DOCUMENT TEXT
^^^^^^^^
BFS very slow in python

1.6k views Asked by At

I was comparing the efficiency of Breadth-first search and Floyd–Warshall algorithm in solving shortest path problem in python, although the complexity of Floyd–Warshall algorithm is much larger then that of BFS, BFS seems to be taking more time

def BFS_ForNode(query_node, parents):
        result = {}
        queue = []
        queue.append( (query_node, 0) )
        while queue:
            node, dist = queue.pop(0)
            result[node] = dist
            if node in parents: 
                for parent in parents[node]:
                    queue_members = [x[0] for x in queue]
                    if parent not in result and parent not in queue_members: 
                        queue.append( (parent, dist+1) )
        return result

def BFS(Graph,vertix_num):
        for i in range(vertix_num):
            BFS_ForNode(i, Graph)

def floydWarshall(graph , V):
    dist = map(lambda i : map(lambda j : j , i) , graph)
    for k in range(V):
        for i in range(V):

            for j in range(i):

                dist[i][j] = min(dist[i][j] ,
                                  dist[i][k]+ dist[k][j]
                                )
                dist[j][i] = dist[i][j]

    return dist

Is there some data structure I am using for BFS that makes it very slow and is there anyway to optimize it

2

There are 2 answers

0
BearAqua On

Assuming you start BFS by calling BFS(), your BFS routine actually takes more than linear time. It treats every vertex in graph as a source vertex, and restarts a BFS for each vertex. which makes time quadratic even if your body of the loop takes constant time (it doesn't).

Additionally, [x[0] for x in queue] and if node in parents: can all be linear time worst case, making your worst case runtime approximately equal or even greater than Floyd Warshall.

0
Visel_chak On

I suppose this question is not so relevant for the op, but still for future people:

Original question:

Is there some data structure I am using for BFS that makes it very slow and is there anyway to optimize it

The answer from my POV: yes. There are some performance issues in your example:

  1. You are using list instead of proper collection like deque ( from collections module ). to store your items. In fact, when you are doing pop(0) from it, list should shift all items in list ( 1, n ) on one position - this is time consuming operation.
^^^^^^^^
INPUT

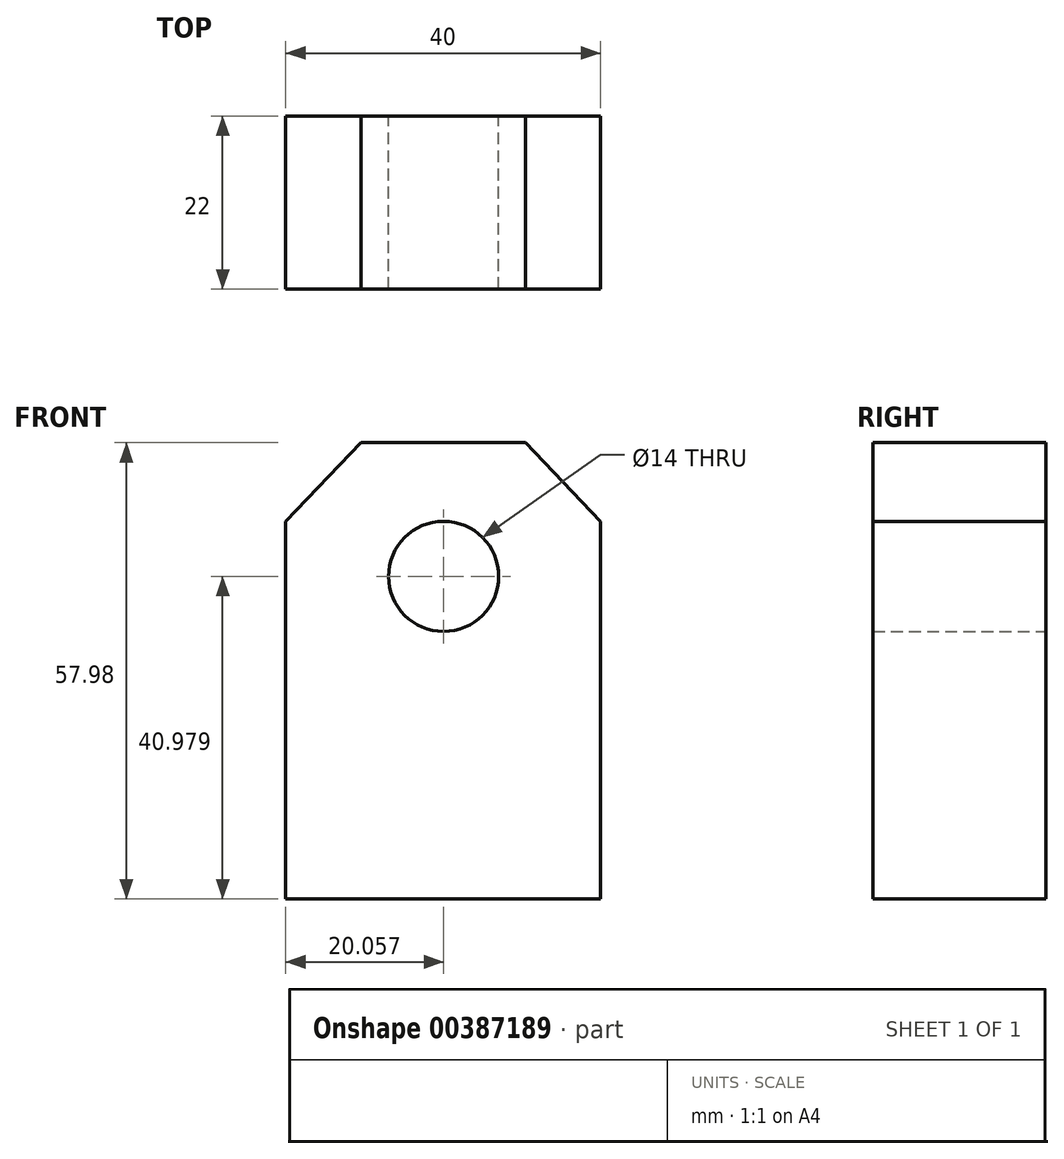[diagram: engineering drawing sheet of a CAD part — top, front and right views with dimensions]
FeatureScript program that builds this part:
annotation { "Feature Type Name" : "Feature", "Feature Type Description" : "" }
export const myFeature = defineFeature(function(context is Context, id is Id, definition is map)
    precondition{}
    {
        {
            var Q0;
            Q0=qCreatedBy(makeId("Front.planeOp"),FACE);
            var sketch = newSketch(context, id + "F0", { "sketchPlane" : qUnion([Q0])});
            skLineSegment(sketch, "E0.bottom", {"start": v(10.46, 29) * mm, "end": v(-10.46, 29) * mm});
            skLineSegment(sketch, "E0.top", {"start": v(20, -29) * mm, "end": v(-20, -29) * mm});
            skLineSegment(sketch, "E0.left", {"start": v(20, 18.99) * mm, "end": v(20, -29) * mm});
            skLineSegment(sketch, "E0.right", {"start": v(-20, 18.99) * mm, "end": v(-20, -29) * mm});
            skPoint(sketch, "E0.middle", {"position": v(0, 0) * mm});
            skPoint(sketch, "E1", {"position": v(20, 18.99) * mm});
            skLineSegment(sketch, "E2", {"start": v(20, 18.99) * mm, "end": v(10.46, 29) * mm});
            skCircle(sketch, "E3", {"center": v(0.06, 11.99) * mm, "radius": 7 * mm});
            skPoint(sketch, "E3.first.point", {"position": v(0, 18.99) * mm});
            skPoint(sketch, "E3.second.point", {"position": v(0, 5) * mm});
            skPoint(sketch, "E3.second.point.positionSnap0", {"position": v(0, 18.99) * mm});
            skPoint(sketch, "E3.third.point", {"position": v(-1.3, 5.12) * mm});
            skLineSegment(sketch, "E4.MirrorCS", {"start": v(-20, 18.99) * mm, "end": v(-10.46, 29) * mm});
            skSolve(sketch);
        }
        {
            var Q0;
            Q0 = qSketchRegion(id + "F0", true);
            extrude(context, id + "F1", {"entities" : qUnion([Q0]), "depth" : 22 * mm});
        }
    });
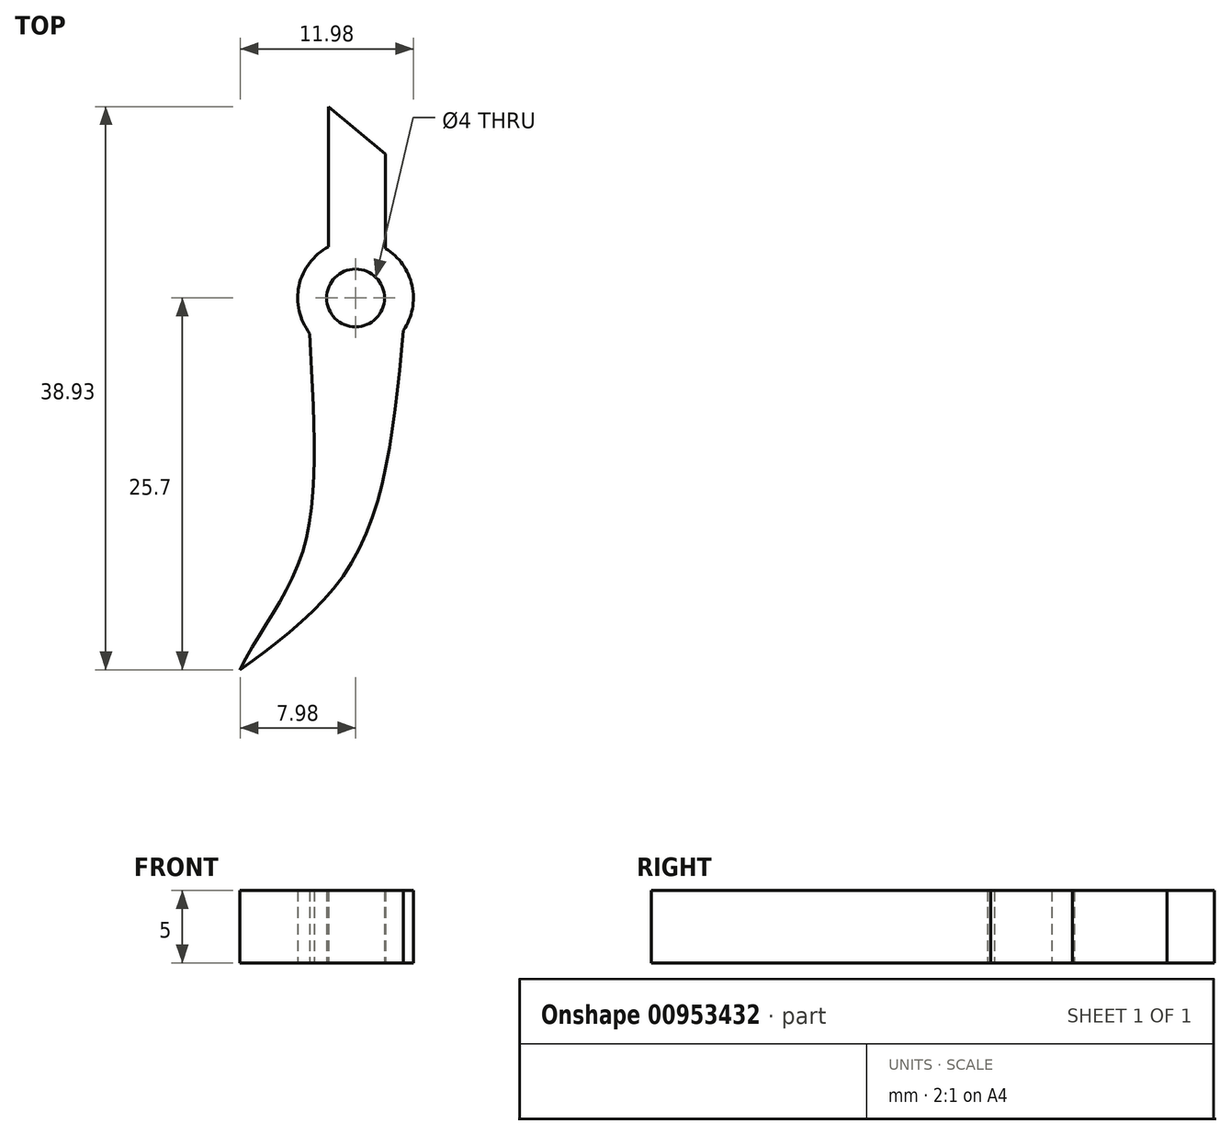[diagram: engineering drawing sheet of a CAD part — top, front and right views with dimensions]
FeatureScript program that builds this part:
annotation { "Feature Type Name" : "Feature", "Feature Type Description" : "" }
export const myFeature = defineFeature(function(context is Context, id is Id, definition is map)
    precondition{}
    {
        {
            var Q0;
            Q0=qCreatedBy(makeId("Top.planeOp"),FACE);
            var sketch = newSketch(context, id + "F0", { "sketchPlane" : qUnion([Q0])});
            skCircle(sketch, "E0", {"center": v(0, 0) * mm, "radius": 4 * mm});
            skFitSpline(sketch, "E1", {"points": [v(-3.16, -2.45) * mm, v(-3.6, -17.4) * mm, v(-7.98, -25.7) * mm], "startDerivative": vector(1, -28.74) * mm, "endDerivative": vector(-8.85, -18.7) * mm});
            skFitSpline(sketch, "E2", {"points": [v(3.31, -2.24) * mm, v(0, -17.83) * mm, v(-7.98, -25.7) * mm], "startDerivative": vector(-3, -31.76) * mm, "endDerivative": vector(-20.1, -14.66) * mm});
            skCircle(sketch, "E3", {"center": v(0, 0) * mm, "radius": 2 * mm});
            skLineSegment(sketch, "E4", {"start": v(-1.86, 3.54) * mm, "end": v(-1.86, 13.23) * mm});
            skLineSegment(sketch, "E5", {"start": v(-1.86, 13.23) * mm, "end": v(2.08, 9.95) * mm});
            skLineSegment(sketch, "E6", {"start": v(2.08, 9.95) * mm, "end": v(2.08, 3.42) * mm});
            skSolve(sketch);
        }
        {
            var Q0;
            {var subQ0=sQuery(id+"F0.wireOp",EDGE,"E4");Q0=makeQuery(id+"F0.imprint","IMPRINT",FACE,{"disambiguationData":[TD([[makeQuery(id+"F0.imprint","IMPRINT",EDGE,{"derivedFrom":subQ0}),-1.0]])]});}
            var Q1;
            Q1=makeQuery(id+"F0.imprint","IMPRINT",FACE,{"disambiguationData":[TD([[makeQuery(id+"F0.imprint","IMPRINT",EDGE,{"derivedFrom":sQuery(id+"F0.wireOp",EDGE,"E3")}),-1.0]])]});
            var Q2;
            {var subQ0=sQuery(id+"F0.wireOp",EDGE,"E1");Q2=makeQuery(id+"F0.imprint","IMPRINT",FACE,{"disambiguationData":[TD([[makeQuery(id+"F0.imprint","IMPRINT",EDGE,{"derivedFrom":subQ0}),1.0]])]});}
            extrude(context, id + "F1", {"entities" : qUnion([Q0, Q1, Q2]), "depth" : 5 * mm, "offsetDistance" : 25 * mm});
        }
    });
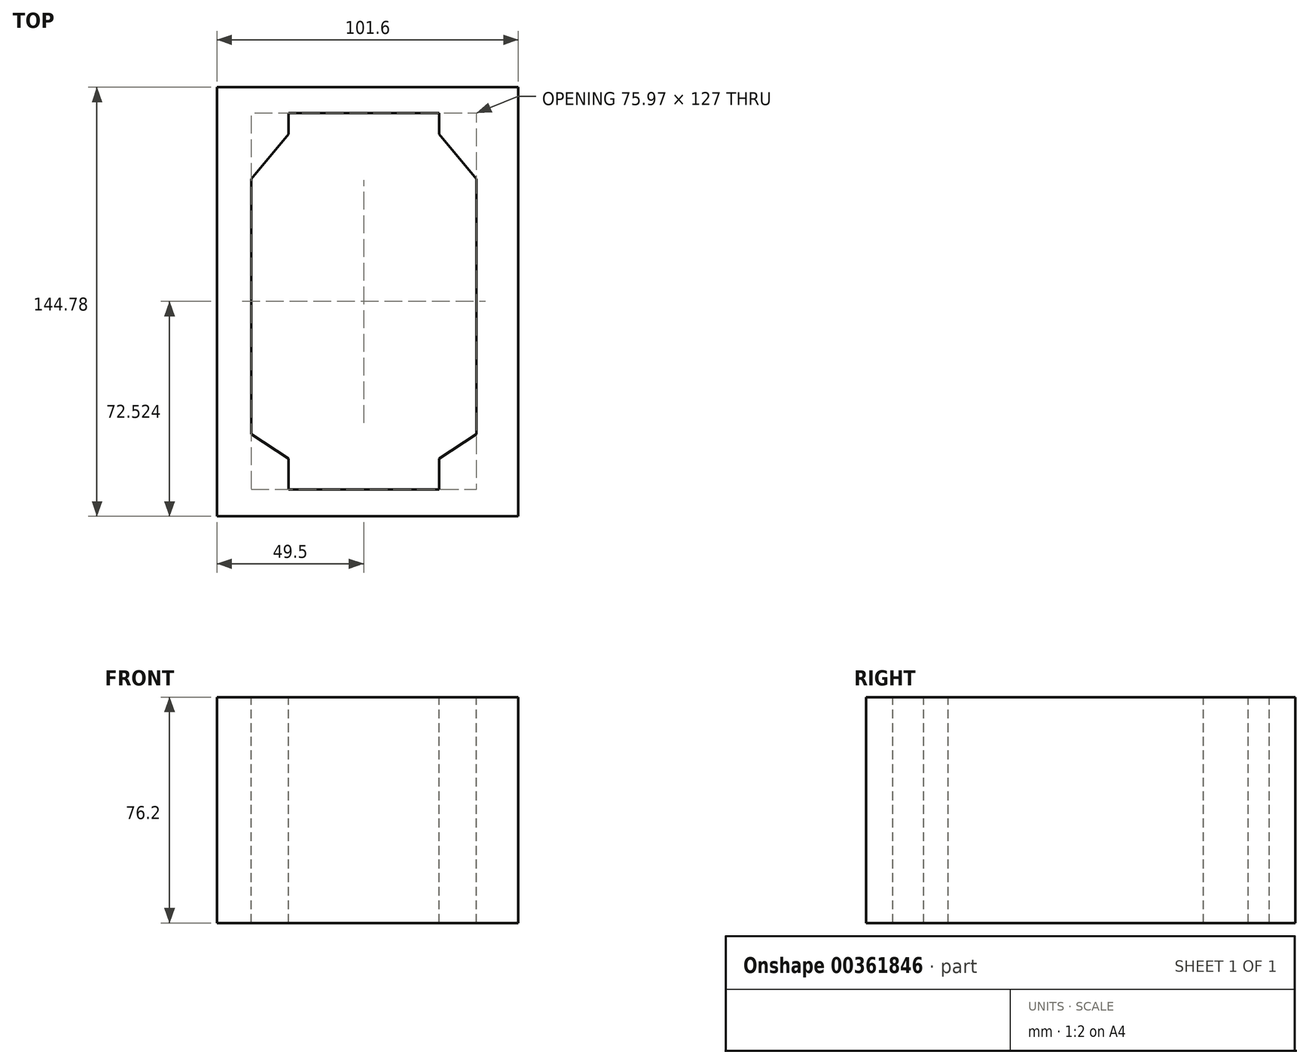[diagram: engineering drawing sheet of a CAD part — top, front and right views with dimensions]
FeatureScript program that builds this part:
annotation { "Feature Type Name" : "Feature", "Feature Type Description" : "" }
export const myFeature = defineFeature(function(context is Context, id is Id, definition is map)
    precondition{}
    {
        {
            var Q0;
            Q0=qCreatedBy(makeId("Top.planeOp"),FACE);
            var sketch = newSketch(context, id + "F0", { "sketchPlane" : qUnion([Q0])});
            skLineSegment(sketch, "E0.bottom", {"start": v(-76.93, 91.83) * mm, "end": v(24.67, 91.83) * mm});
            skLineSegment(sketch, "E0.top", {"start": v(-76.93, -52.95) * mm, "end": v(24.67, -52.95) * mm});
            skLineSegment(sketch, "E0.left", {"start": v(-76.93, 91.83) * mm, "end": v(-76.93, -52.95) * mm});
            skLineSegment(sketch, "E0.right", {"start": v(24.67, 91.83) * mm, "end": v(24.67, -52.95) * mm});
            skSolve(sketch);
        }
        {
            var Q0;
            Q0=makeQuery(id+"F0.imprint","IMPRINT",FACE,{"disambiguationData":[TD([[makeQuery(id+"F0.imprint","IMPRINT",EDGE,{"derivedFrom":sQuery(id+"F0.wireOp",EDGE,"E0.bottom")}),-1.0]])]});
            extrude(context, id + "F1", {"entities" : qUnion([Q0]), "depth" : 76.2 * mm});
        }
        {
            var Q0;
            Q0=makeQuery(id+"F1.opExtrude","CAP_FACE",FACE,{"disambiguationData":[OSD([sQuery(id+"F0.wireOp",EDGE,"E0.bottom"),sQuery(id+"F0.wireOp",EDGE,"E0.top"),sQuery(id+"F0.wireOp",EDGE,"E0.left"),sQuery(id+"F0.wireOp",EDGE,"E0.right")])],"isStart":false});
            var sketch = newSketch(context, id + "F2", { "sketchPlane" : qUnion([Q0])});
            skPoint(sketch, "E1.firstSnap0", {"position": v(-26.13, 91.83) * mm});
            skLineSegment(sketch, "E2.bottom", {"start": v(-52.83, 83.07) * mm, "end": v(-2.03, 83.07) * mm});
            skLineSegment(sketch, "E2.top", {"start": v(-52.83, -43.93) * mm, "end": v(-2.03, -43.93) * mm});
            skLineSegment(sketch, "E3", {"start": v(-52.83, 76) * mm, "end": v(-65.42, 60.88) * mm});
            skLineSegment(sketch, "E4", {"start": v(-65.42, 60.88) * mm, "end": v(-65.42, -25.2) * mm});
            skLineSegment(sketch, "E5", {"start": v(-65.42, -25.2) * mm, "end": v(-52.83, -33.42) * mm});
            skLineSegment(sketch, "E6.MirrorCS", {"start": v(10.56, 60.88) * mm, "end": v(10.56, -25.2) * mm});
            skLineSegment(sketch, "E7.MirrorCS", {"start": v(-2.03, 76) * mm, "end": v(10.56, 60.88) * mm});
            skLineSegment(sketch, "E8.MirrorCS", {"start": v(10.56, -25.2) * mm, "end": v(-2.03, -33.42) * mm});
            skLineSegment(sketch, "E9", {"start": v(-52.83, 76) * mm, "end": v(-52.83, 83.07) * mm});
            skLineSegment(sketch, "E10", {"start": v(-2.03, 76) * mm, "end": v(-2.03, 83.07) * mm});
            skLineSegment(sketch, "E11", {"start": v(-2.03, -33.42) * mm, "end": v(-2.03, -43.93) * mm});
            skLineSegment(sketch, "E12", {"start": v(-52.83, -43.93) * mm, "end": v(-52.83, -33.42) * mm});
            skSolve(sketch);
        }
        {
            var Q0;
            Q0=makeQuery(id+"F2.imprint","IMPRINT",FACE,{"disambiguationData":[TD([[makeQuery(id+"F2.imprint","IMPRINT",EDGE,{"derivedFrom":sQuery(id+"F2.wireOp",EDGE,"E2.bottom")}),-1.0]])]});
            extrude(context, id + "F3", {"entities" : qUnion([Q0]), "operationType" : NewBodyOperationType.REMOVE, "oppositeDirection" : true, "depth" : 76.2 * mm});
        }
    });
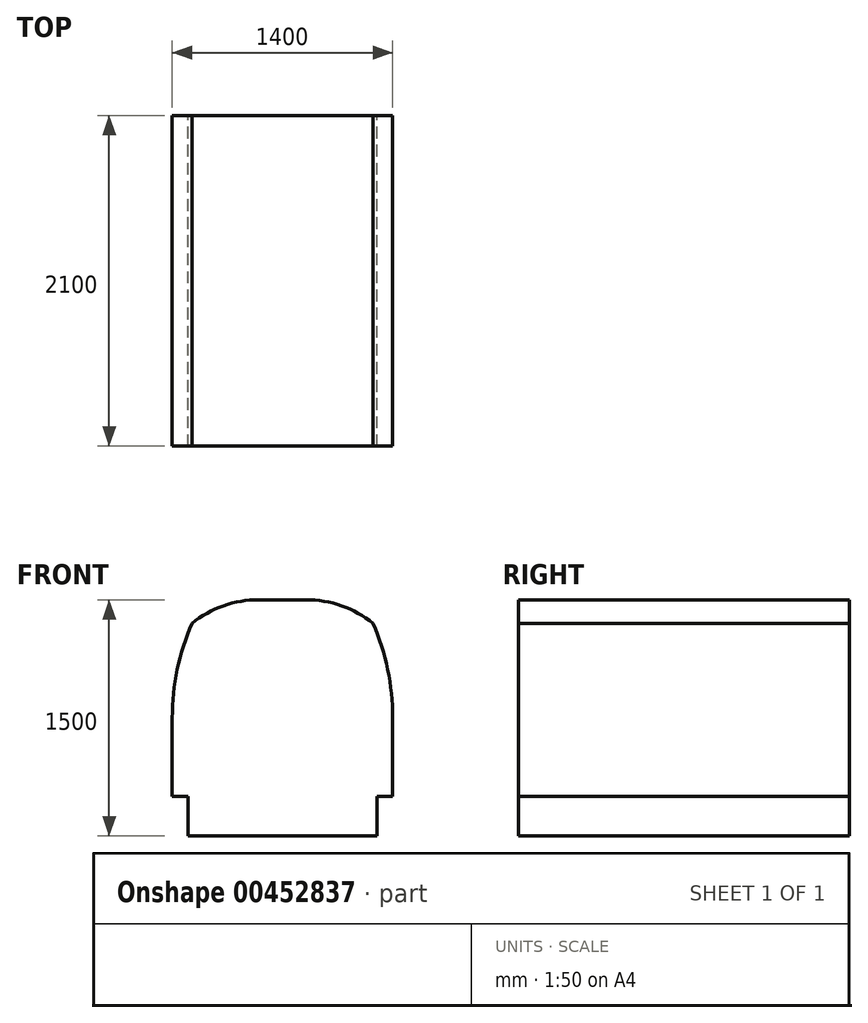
^^^^^^^^
WHAT TO WORK ON
(1) Retype the passage of the BFS thread that begins at the words "return result" and stops after "i) , graph)".
(2) Rewrite the records from their start through the line containing "v(-1.3, 5.12) *", swapping "E0.middle" for "E0.center" and keeping everything else the same. Give only those lines, without the pictures.
The records have nothing to do with the BFS thread.

RESULTS
(1)
return result

def BFS(Graph,vertix_num):
        for i in range(vertix_num):
            BFS_ForNode(i, Graph)

def floydWarshall(graph , V):
    dist = map(lambda i : map(lambda j : j , i) , graph)

(2)
[diagram: engineering drawing sheet of a CAD part — top, front and right views with dimensions]
FeatureScript program that builds this part:
annotation { "Feature Type Name" : "Feature", "Feature Type Description" : "" }
export const myFeature = defineFeature(function(context is Context, id is Id, definition is map)
    precondition{}
    {
        {
            var Q0;
            Q0=qCreatedBy(makeId("Front.planeOp"),FACE);
            var sketch = newSketch(context, id + "F0", { "sketchPlane" : qUnion([Q0])});
            skLineSegment(sketch, "E0.bottom", {"start": v(10.46, 29) * mm, "end": v(-10.46, 29) * mm});
            skLineSegment(sketch, "E0.top", {"start": v(20, -29) * mm, "end": v(-20, -29) * mm});
            skLineSegment(sketch, "E0.left", {"start": v(20, 18.99) * mm, "end": v(20, -29) * mm});
            skLineSegment(sketch, "E0.right", {"start": v(-20, 18.99) * mm, "end": v(-20, -29) * mm});
            skPoint(sketch, "E0.center", {"position": v(0, 0) * mm});
            skPoint(sketch, "E1", {"position": v(20, 18.99) * mm});
            skLineSegment(sketch, "E2", {"start": v(20, 18.99) * mm, "end": v(10.46, 29) * mm});
            skCircle(sketch, "E3", {"center": v(0.06, 11.99) * mm, "radius": 7 * mm});
            skPoint(sketch, "E3.first.point", {"position": v(0, 18.99) * mm});
            skPoint(sketch, "E3.second.point", {"position": v(0, 5) * mm});
            skPoint(sketch, "E3.second.point.positionSnap0", {"position": v(0, 18.99) * mm});
            skPoint(sketch, "E3.third.point", {"position": v(-1.3, 5.12) * mm});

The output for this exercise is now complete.